### What the task requires
Reproduce all of the entries below exactly, without a single change.

"""

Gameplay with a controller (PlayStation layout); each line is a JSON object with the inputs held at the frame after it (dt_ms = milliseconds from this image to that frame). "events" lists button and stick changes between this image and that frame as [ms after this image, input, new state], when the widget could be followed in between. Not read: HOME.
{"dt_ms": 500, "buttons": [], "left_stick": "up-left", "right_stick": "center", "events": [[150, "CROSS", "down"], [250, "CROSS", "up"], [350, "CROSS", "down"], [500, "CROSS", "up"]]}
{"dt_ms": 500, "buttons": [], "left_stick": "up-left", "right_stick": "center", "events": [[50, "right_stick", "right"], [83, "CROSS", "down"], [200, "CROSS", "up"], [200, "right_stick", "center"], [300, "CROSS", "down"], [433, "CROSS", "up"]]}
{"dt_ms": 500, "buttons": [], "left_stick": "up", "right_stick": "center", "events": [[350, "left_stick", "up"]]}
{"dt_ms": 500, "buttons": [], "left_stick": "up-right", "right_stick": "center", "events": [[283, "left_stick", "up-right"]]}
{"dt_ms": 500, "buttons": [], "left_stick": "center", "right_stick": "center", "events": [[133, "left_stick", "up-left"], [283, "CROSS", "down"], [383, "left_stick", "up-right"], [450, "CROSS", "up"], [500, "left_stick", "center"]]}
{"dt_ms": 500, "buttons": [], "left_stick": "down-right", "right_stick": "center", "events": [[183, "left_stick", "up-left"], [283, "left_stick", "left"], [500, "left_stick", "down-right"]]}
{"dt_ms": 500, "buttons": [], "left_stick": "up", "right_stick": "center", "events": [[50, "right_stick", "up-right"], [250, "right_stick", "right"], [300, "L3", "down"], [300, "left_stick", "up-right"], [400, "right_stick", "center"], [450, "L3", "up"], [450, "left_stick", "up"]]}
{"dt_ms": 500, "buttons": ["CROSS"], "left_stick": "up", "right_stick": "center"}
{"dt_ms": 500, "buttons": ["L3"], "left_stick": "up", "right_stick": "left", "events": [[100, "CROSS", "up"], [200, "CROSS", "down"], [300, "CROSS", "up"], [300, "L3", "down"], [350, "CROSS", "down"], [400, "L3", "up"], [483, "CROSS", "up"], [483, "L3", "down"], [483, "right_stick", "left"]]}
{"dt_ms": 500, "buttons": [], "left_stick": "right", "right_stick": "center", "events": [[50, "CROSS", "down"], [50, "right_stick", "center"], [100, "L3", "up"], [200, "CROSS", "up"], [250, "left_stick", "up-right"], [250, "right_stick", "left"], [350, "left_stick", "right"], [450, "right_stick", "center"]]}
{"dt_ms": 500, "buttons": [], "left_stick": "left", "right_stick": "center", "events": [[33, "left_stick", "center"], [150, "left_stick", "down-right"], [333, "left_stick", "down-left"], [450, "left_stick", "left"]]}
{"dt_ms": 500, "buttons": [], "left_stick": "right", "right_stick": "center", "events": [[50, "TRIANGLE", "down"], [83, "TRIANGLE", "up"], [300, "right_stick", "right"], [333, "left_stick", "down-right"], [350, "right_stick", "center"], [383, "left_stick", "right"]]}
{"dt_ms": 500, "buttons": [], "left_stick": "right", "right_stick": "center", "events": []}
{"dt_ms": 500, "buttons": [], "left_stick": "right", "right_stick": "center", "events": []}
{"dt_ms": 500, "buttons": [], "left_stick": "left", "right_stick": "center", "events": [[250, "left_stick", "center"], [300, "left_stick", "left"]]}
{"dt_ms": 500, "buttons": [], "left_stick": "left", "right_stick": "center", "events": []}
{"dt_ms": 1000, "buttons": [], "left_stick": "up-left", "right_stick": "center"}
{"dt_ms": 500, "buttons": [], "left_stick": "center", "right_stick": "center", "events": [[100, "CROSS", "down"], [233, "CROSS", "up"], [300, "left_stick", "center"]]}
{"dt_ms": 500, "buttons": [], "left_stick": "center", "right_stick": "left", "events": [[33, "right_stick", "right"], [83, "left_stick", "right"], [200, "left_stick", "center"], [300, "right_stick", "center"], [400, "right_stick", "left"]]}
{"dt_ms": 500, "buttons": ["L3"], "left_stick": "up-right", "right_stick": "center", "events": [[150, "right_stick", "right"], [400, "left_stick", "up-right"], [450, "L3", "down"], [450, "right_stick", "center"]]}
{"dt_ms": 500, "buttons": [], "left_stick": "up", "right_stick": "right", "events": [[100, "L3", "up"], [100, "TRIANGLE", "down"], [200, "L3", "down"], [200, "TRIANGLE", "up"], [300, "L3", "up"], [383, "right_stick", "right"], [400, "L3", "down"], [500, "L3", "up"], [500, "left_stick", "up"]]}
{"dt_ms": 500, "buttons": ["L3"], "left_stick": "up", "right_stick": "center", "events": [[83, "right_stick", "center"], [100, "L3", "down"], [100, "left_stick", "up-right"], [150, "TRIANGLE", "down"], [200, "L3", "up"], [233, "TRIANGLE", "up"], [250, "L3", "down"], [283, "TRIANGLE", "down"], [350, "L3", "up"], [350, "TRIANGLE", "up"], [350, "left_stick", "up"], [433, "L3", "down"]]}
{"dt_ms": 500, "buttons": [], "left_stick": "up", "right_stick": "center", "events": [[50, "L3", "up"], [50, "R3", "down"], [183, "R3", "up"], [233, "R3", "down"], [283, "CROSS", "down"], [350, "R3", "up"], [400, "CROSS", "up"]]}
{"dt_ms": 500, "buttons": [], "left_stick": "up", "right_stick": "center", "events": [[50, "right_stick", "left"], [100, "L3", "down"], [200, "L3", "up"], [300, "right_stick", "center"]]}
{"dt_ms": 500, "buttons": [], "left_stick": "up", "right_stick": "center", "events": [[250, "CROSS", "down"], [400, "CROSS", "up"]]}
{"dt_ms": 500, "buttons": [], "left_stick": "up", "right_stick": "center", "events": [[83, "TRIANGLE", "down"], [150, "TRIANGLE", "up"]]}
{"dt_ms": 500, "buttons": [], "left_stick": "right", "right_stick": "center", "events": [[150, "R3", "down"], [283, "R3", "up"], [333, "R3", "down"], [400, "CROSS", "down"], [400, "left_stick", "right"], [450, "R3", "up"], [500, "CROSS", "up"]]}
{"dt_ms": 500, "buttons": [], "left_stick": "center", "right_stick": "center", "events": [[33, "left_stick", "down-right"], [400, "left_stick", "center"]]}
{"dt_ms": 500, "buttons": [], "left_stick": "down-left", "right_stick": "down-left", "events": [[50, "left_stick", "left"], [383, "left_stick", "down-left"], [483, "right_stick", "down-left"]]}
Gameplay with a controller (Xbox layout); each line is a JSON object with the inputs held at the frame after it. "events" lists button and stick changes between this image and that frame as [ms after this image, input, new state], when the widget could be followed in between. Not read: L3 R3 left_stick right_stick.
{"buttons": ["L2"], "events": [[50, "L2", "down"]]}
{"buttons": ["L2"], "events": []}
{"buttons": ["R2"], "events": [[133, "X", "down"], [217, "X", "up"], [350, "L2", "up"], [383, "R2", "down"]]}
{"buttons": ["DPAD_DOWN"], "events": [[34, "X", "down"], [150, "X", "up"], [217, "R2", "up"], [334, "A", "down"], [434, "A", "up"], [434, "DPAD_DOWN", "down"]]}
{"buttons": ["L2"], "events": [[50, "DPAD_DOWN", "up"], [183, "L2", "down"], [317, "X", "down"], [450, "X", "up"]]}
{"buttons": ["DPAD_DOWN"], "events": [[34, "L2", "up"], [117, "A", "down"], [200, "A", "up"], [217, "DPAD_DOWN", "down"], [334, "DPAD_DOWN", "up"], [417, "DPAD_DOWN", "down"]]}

"""

### Output of the task
Gameplay with a controller (PlayStation layout); each line is a JSON object with the inputs held at the frame after it (dt_ms = milliseconds from this image to that frame). "events" lists button and stick changes between this image and that frame as [ms after this image, input, new state], when the widget could be followed in between. Not read: HOME.
{"dt_ms": 500, "buttons": [], "left_stick": "up-left", "right_stick": "center", "events": [[150, "CROSS", "down"], [250, "CROSS", "up"], [350, "CROSS", "down"], [500, "CROSS", "up"]]}
{"dt_ms": 500, "buttons": [], "left_stick": "up-left", "right_stick": "center", "events": [[50, "right_stick", "right"], [83, "CROSS", "down"], [200, "CROSS", "up"], [200, "right_stick", "center"], [300, "CROSS", "down"], [433, "CROSS", "up"]]}
{"dt_ms": 500, "buttons": [], "left_stick": "up", "right_stick": "center", "events": [[350, "left_stick", "up"]]}
{"dt_ms": 500, "buttons": [], "left_stick": "up-right", "right_stick": "center", "events": [[283, "left_stick", "up-right"]]}
{"dt_ms": 500, "buttons": [], "left_stick": "center", "right_stick": "center", "events": [[133, "left_stick", "up-left"], [283, "CROSS", "down"], [383, "left_stick", "up-right"], [450, "CROSS", "up"], [500, "left_stick", "center"]]}
{"dt_ms": 500, "buttons": [], "left_stick": "down-right", "right_stick": "center", "events": [[183, "left_stick", "up-left"], [283, "left_stick", "left"], [500, "left_stick", "down-right"]]}
{"dt_ms": 500, "buttons": [], "left_stick": "up", "right_stick": "center", "events": [[50, "right_stick", "up-right"], [250, "right_stick", "right"], [300, "L3", "down"], [300, "left_stick", "up-right"], [400, "right_stick", "center"], [450, "L3", "up"], [450, "left_stick", "up"]]}
{"dt_ms": 500, "buttons": ["CROSS"], "left_stick": "up", "right_stick": "center"}
{"dt_ms": 500, "buttons": ["L3"], "left_stick": "up", "right_stick": "left", "events": [[100, "CROSS", "up"], [200, "CROSS", "down"], [300, "CROSS", "up"], [300, "L3", "down"], [350, "CROSS", "down"], [400, "L3", "up"], [483, "CROSS", "up"], [483, "L3", "down"], [483, "right_stick", "left"]]}
{"dt_ms": 500, "buttons": [], "left_stick": "right", "right_stick": "center", "events": [[50, "CROSS", "down"], [50, "right_stick", "center"], [100, "L3", "up"], [200, "CROSS", "up"], [250, "left_stick", "up-right"], [250, "right_stick", "left"], [350, "left_stick", "right"], [450, "right_stick", "center"]]}
{"dt_ms": 500, "buttons": [], "left_stick": "left", "right_stick": "center", "events": [[33, "left_stick", "center"], [150, "left_stick", "down-right"], [333, "left_stick", "down-left"], [450, "left_stick", "left"]]}
{"dt_ms": 500, "buttons": [], "left_stick": "right", "right_stick": "center", "events": [[50, "TRIANGLE", "down"], [83, "TRIANGLE", "up"], [300, "right_stick", "right"], [333, "left_stick", "down-right"], [350, "right_stick", "center"], [383, "left_stick", "right"]]}
{"dt_ms": 500, "buttons": [], "left_stick": "right", "right_stick": "center", "events": []}
{"dt_ms": 500, "buttons": [], "left_stick": "right", "right_stick": "center", "events": []}
{"dt_ms": 500, "buttons": [], "left_stick": "left", "right_stick": "center", "events": [[250, "left_stick", "center"], [300, "left_stick", "left"]]}
{"dt_ms": 500, "buttons": [], "left_stick": "left", "right_stick": "center", "events": []}
{"dt_ms": 1000, "buttons": [], "left_stick": "up-left", "right_stick": "center"}
{"dt_ms": 500, "buttons": [], "left_stick": "center", "right_stick": "center", "events": [[100, "CROSS", "down"], [233, "CROSS", "up"], [300, "left_stick", "center"]]}
{"dt_ms": 500, "buttons": [], "left_stick": "center", "right_stick": "left", "events": [[33, "right_stick", "right"], [83, "left_stick", "right"], [200, "left_stick", "center"], [300, "right_stick", "center"], [400, "right_stick", "left"]]}
{"dt_ms": 500, "buttons": ["L3"], "left_stick": "up-right", "right_stick": "center", "events": [[150, "right_stick", "right"], [400, "left_stick", "up-right"], [450, "L3", "down"], [450, "right_stick", "center"]]}
{"dt_ms": 500, "buttons": [], "left_stick": "up", "right_stick": "right", "events": [[100, "L3", "up"], [100, "TRIANGLE", "down"], [200, "L3", "down"], [200, "TRIANGLE", "up"], [300, "L3", "up"], [383, "right_stick", "right"], [400, "L3", "down"], [500, "L3", "up"], [500, "left_stick", "up"]]}
{"dt_ms": 500, "buttons": ["L3"], "left_stick": "up", "right_stick": "center", "events": [[83, "right_stick", "center"], [100, "L3", "down"], [100, "left_stick", "up-right"], [150, "TRIANGLE", "down"], [200, "L3", "up"], [233, "TRIANGLE", "up"], [250, "L3", "down"], [283, "TRIANGLE", "down"], [350, "L3", "up"], [350, "TRIANGLE", "up"], [350, "left_stick", "up"], [433, "L3", "down"]]}
{"dt_ms": 500, "buttons": [], "left_stick": "up", "right_stick": "center", "events": [[50, "L3", "up"], [50, "R3", "down"], [183, "R3", "up"], [233, "R3", "down"], [283, "CROSS", "down"], [350, "R3", "up"], [400, "CROSS", "up"]]}
{"dt_ms": 500, "buttons": [], "left_stick": "up", "right_stick": "center", "events": [[50, "right_stick", "left"], [100, "L3", "down"], [200, "L3", "up"], [300, "right_stick", "center"]]}
{"dt_ms": 500, "buttons": [], "left_stick": "up", "right_stick": "center", "events": [[250, "CROSS", "down"], [400, "CROSS", "up"]]}
{"dt_ms": 500, "buttons": [], "left_stick": "up", "right_stick": "center", "events": [[83, "TRIANGLE", "down"], [150, "TRIANGLE", "up"]]}
{"dt_ms": 500, "buttons": [], "left_stick": "right", "right_stick": "center", "events": [[150, "R3", "down"], [283, "R3", "up"], [333, "R3", "down"], [400, "CROSS", "down"], [400, "left_stick", "right"], [450, "R3", "up"], [500, "CROSS", "up"]]}
{"dt_ms": 500, "buttons": [], "left_stick": "center", "right_stick": "center", "events": [[33, "left_stick", "down-right"], [400, "left_stick", "center"]]}
{"dt_ms": 500, "buttons": [], "left_stick": "down-left", "right_stick": "down-left", "events": [[50, "left_stick", "left"], [383, "left_stick", "down-left"], [483, "right_stick", "down-left"]]}
Gameplay with a controller (Xbox layout); each line is a JSON object with the inputs held at the frame after it. "events" lists button and stick changes between this image and that frame as [ms after this image, input, new state], when the widget could be followed in between. Not read: L3 R3 left_stick right_stick.
{"buttons": ["L2"], "events": [[50, "L2", "down"]]}
{"buttons": ["L2"], "events": []}
{"buttons": ["R2"], "events": [[133, "X", "down"], [217, "X", "up"], [350, "L2", "up"], [383, "R2", "down"]]}
{"buttons": ["DPAD_DOWN"], "events": [[34, "X", "down"], [150, "X", "up"], [217, "R2", "up"], [334, "A", "down"], [434, "A", "up"], [434, "DPAD_DOWN", "down"]]}
{"buttons": ["L2"], "events": [[50, "DPAD_DOWN", "up"], [183, "L2", "down"], [317, "X", "down"], [450, "X", "up"]]}
{"buttons": ["DPAD_DOWN"], "events": [[34, "L2", "up"], [117, "A", "down"], [200, "A", "up"], [217, "DPAD_DOWN", "down"], [334, "DPAD_DOWN", "up"], [417, "DPAD_DOWN", "down"]]}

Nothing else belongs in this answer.